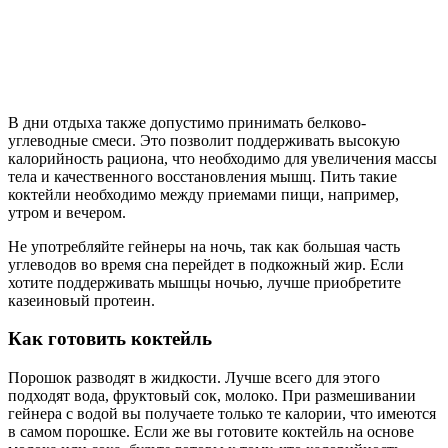
В дни отдыха также допустимо принимать белково-
углеводные смеси. Это позволит поддерживать высокую
калорийность рациона, что необходимо для увеличения массы
тела и качественного восстановления мышц. Пить такие
коктейли необходимо между приемами пищи, например,
утром и вечером.
Не употребляйте гейнеры на ночь, так как большая часть
углеводов во время сна перейдет в подкожный жир. Если
хотите поддерживать мышцы ночью, лучше приобретите
казеиновый протеин.
Как готовить коктейль
Порошок разводят в жидкости. Лучше всего для этого
подходят вода, фруктовый сок, молоко. При размешивании
гейнера с водой вы получаете только те калории, что имеются
в самом порошке. Если же вы готовите коктейль на основе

WHAT THIS TASK INVOLVES
Return, word for word, each line from the line that contains "тела и качественного" to the end of the listing above; include both end lines and nothing else.

SOLUTION
тела и качественного восстановления мышц. Пить такие
коктейли необходимо между приемами пищи, например,
утром и вечером.
Не употребляйте гейнеры на ночь, так как большая часть
углеводов во время сна перейдет в подкожный жир. Если
хотите поддерживать мышцы ночью, лучше приобретите
казеиновый протеин.
Как готовить коктейль
Порошок разводят в жидкости. Лучше всего для этого
подходят вода, фруктовый сок, молоко. При размешивании
гейнера с водой вы получаете только те калории, что имеются
в самом порошке. Если же вы готовите коктейль на основе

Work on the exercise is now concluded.